[GIVEN RECORDS]
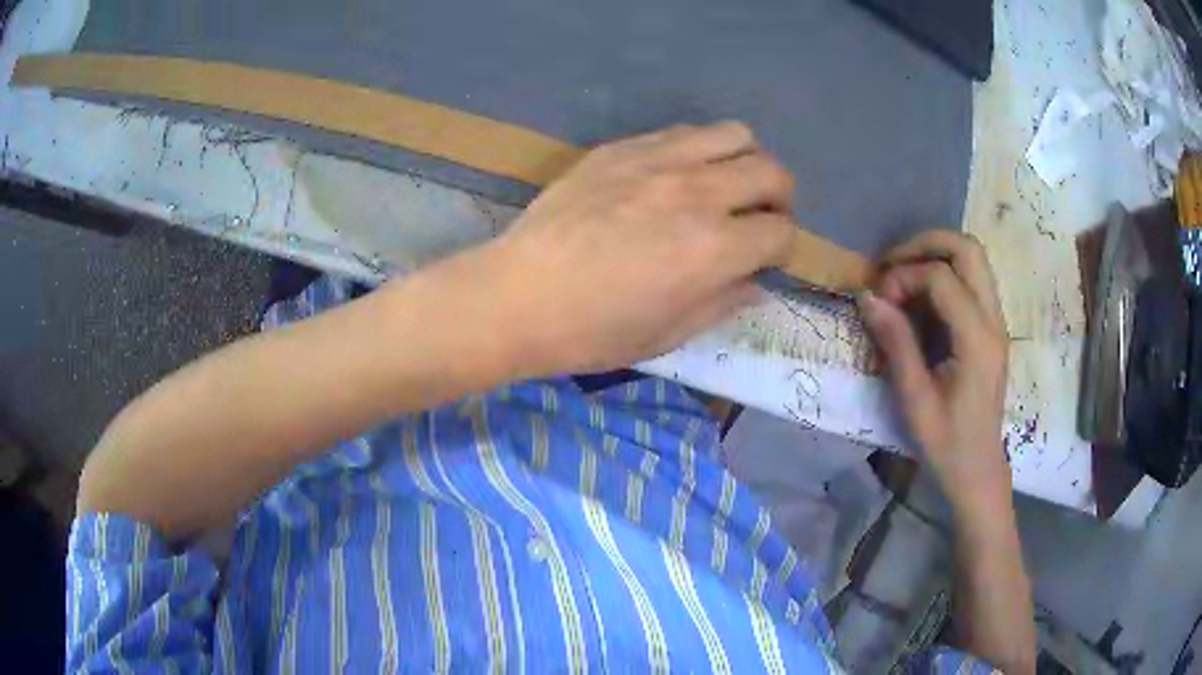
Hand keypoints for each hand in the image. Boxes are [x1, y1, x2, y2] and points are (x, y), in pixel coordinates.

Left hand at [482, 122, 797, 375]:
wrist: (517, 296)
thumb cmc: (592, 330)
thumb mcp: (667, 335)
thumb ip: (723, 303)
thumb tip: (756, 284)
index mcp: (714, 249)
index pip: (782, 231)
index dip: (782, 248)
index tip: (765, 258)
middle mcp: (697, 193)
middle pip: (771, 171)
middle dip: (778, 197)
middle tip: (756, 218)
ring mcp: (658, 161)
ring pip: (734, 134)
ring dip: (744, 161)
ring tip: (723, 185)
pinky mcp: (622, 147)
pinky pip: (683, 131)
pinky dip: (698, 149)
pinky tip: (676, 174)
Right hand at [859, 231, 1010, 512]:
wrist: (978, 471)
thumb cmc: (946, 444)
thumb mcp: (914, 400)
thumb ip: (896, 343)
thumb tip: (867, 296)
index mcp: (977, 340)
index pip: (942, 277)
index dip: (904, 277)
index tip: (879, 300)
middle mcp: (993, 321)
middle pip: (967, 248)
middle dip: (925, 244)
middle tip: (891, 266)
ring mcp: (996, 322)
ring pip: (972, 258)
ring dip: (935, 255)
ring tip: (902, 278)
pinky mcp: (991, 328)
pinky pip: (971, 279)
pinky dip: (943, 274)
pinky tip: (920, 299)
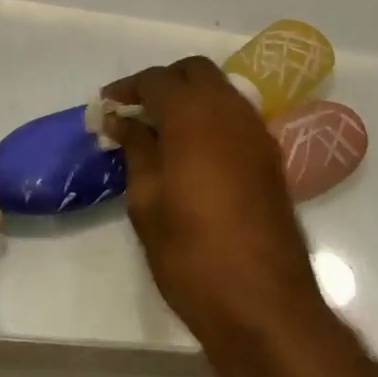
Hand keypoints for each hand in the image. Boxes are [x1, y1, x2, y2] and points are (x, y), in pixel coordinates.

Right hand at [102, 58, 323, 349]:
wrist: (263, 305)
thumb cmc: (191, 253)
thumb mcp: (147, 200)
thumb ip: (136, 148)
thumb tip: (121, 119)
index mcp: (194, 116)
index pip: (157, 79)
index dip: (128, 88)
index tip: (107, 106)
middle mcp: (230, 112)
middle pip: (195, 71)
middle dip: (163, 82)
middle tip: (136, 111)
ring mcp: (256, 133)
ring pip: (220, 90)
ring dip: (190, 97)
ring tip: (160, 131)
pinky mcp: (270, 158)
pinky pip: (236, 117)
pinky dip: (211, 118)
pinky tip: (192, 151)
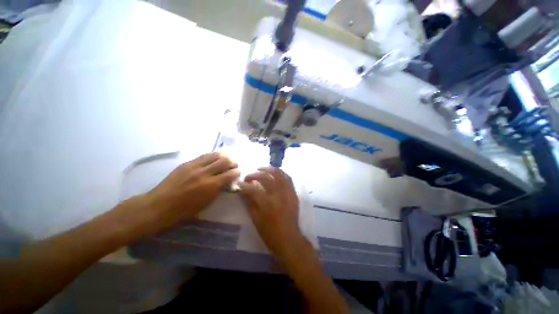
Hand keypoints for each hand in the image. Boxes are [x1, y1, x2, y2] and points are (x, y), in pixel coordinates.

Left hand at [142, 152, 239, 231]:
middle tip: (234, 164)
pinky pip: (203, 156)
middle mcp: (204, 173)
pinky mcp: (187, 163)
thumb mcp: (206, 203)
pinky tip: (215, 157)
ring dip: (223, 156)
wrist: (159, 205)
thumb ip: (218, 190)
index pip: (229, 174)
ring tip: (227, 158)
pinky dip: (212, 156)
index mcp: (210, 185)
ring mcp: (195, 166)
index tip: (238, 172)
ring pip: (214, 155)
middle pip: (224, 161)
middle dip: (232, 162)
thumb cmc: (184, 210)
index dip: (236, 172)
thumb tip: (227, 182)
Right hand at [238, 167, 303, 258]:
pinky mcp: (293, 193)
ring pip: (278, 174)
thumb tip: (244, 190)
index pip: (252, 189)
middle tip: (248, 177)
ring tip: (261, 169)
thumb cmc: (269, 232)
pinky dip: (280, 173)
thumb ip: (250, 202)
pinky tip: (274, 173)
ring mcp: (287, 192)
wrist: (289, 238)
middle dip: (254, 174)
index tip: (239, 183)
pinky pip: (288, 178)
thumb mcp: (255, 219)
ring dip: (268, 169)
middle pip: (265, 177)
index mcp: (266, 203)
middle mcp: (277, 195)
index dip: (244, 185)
[/GIVEN RECORDS]
Count the lines of the data that hold the word "Right". Report the count and nothing more.

RESPONSE FOR THIS EXERCISE
3